This Company Is Sparking Controversy for Offering Paid Time Off While You're on Your Period

We’ve all requested time off from work when we’ve had family in town. But there’s one relative we don’t usually think worthy of our PTO: Aunt Flo. She’s certainly a high-maintenance house guest—and one organization in Australia is recognizing that by giving its employees paid period leave. Not all too surprisingly, the policy has sparked major controversy.

The Victorian Women’s Trust (VWT) in Melbourne, Australia has offered 12 paid days off “for employees experiencing symptoms of menstruation and menopause.” painful periods. What’s been dubbed their “menstrual leave” policy has been in place for over a year now. 

The women’s advocacy group began experimenting with having a menstrual time off benefit after an employee had to leave work because she was doubled over in pain from her period. (Who can’t relate to feeling like your uterus is being tied in a knot in the middle of the workday?) “We all know that menstruation is not a sickness, so it made no sense for her to take sick leave,” a 2017 VWT blog post states.

With this thinking in mind, menstrual leave became completely separate from sick leave. VWT’s menstrual leave policy also gives women the option of working from home or resting in a comfortable place in the office (sign us up). 

The organization backs up its choice to cater to employees’ periods with data from one of its research projects, the Waratah Project, which has explored how women collectively think about menstruation and menopause.

After surveying about 3,400 women across the globe and holding over 20 discussion groups throughout the state of Victoria, VWT found that 58% of participants said a day off to rest would make their period a better experience every month.

VWT is even encouraging other organizations to implement a menstrual policy for their own employees and has a template online that they can use to do so.

So is period leave a feminist’s dream…or a detour on the road to true equal opportunity and gender parity? There are arguments for both sides, of course.

On one hand, organizations like VWT are tackling the stigma around menstruation. The group argues that our culture has taught us to hide our periods from the world and pretend they don’t exist. Their menstrual leave policy is changing that by promoting open conversation about every woman’s monthly reality.
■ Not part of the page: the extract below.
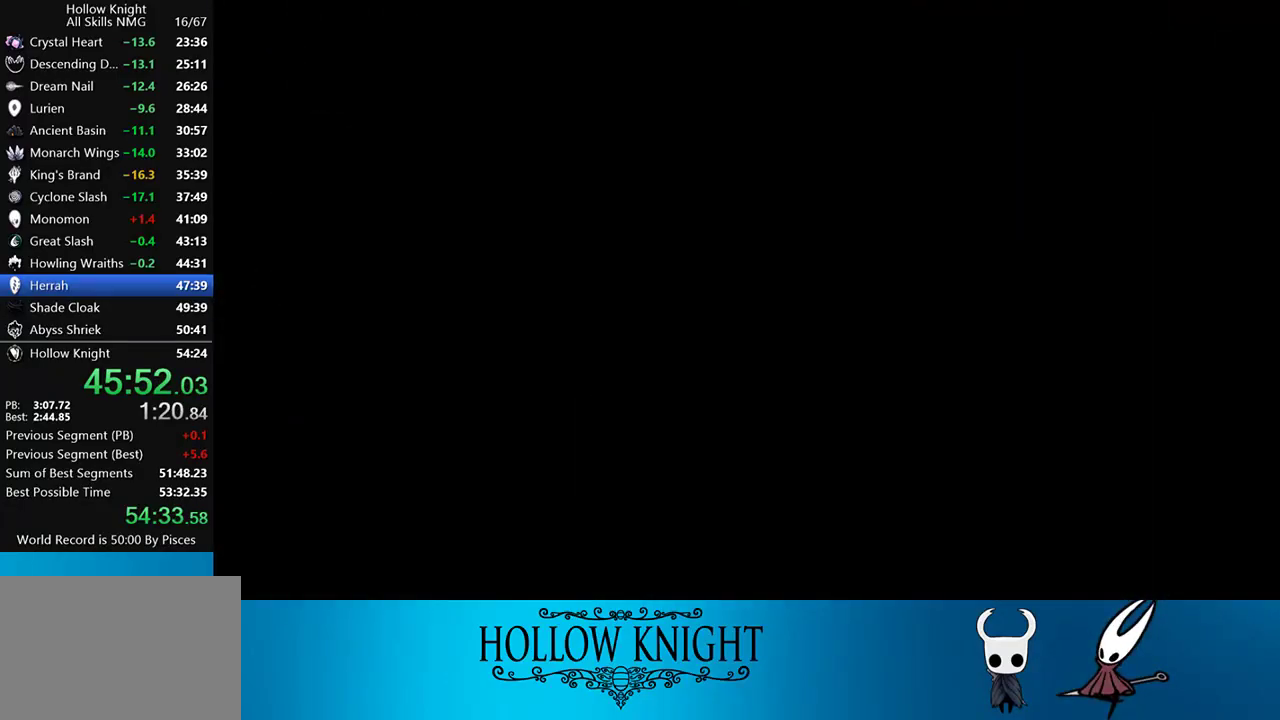
{"buttons": [], "events": []}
Others say this policy is trivializing women’s fight for equality in the workplace and confirms the idea that biology holds women back, not cultural myths or longstanding gender stereotypes.

“Girls can be denied an education because of cultural taboos, relative poverty, and lack of basic facilities during a period — and here are we, elite and spoiled women, demanding the right to stay at home. Does no one see the irony?” a 2017 Washington Post article states, referencing a United Nations report that says 20% of Indian girls drop out of school after reaching puberty.
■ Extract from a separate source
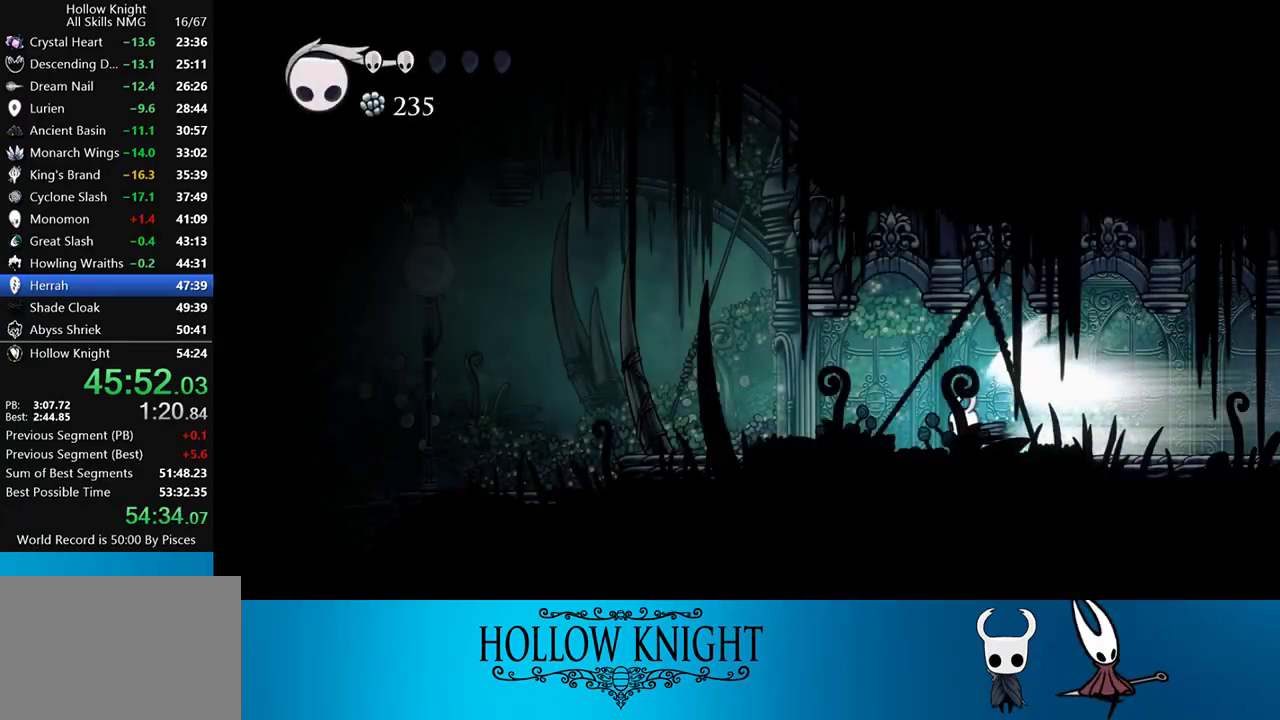
{"buttons": ["CROSS", "DPAD_LEFT"], "events": [[283, "DPAD_LEFT", "down"], [450, "CROSS", "down"]]}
VWT isn’t the first organization to implement a menstrual leave policy. Some Asian countries, like Indonesia, Japan, Vietnam, South Korea, Taiwan, and China, have laws that require it, even if it’s sometimes frowned upon in practice.

No matter the outcome of this debate, the very fact that we’re having it is a huge step in the right direction. Period leave may or may not be the right policy for every office. But by having the conversation, we’re opening the door for a deeper discussion around a topic that has remained taboo for far too long.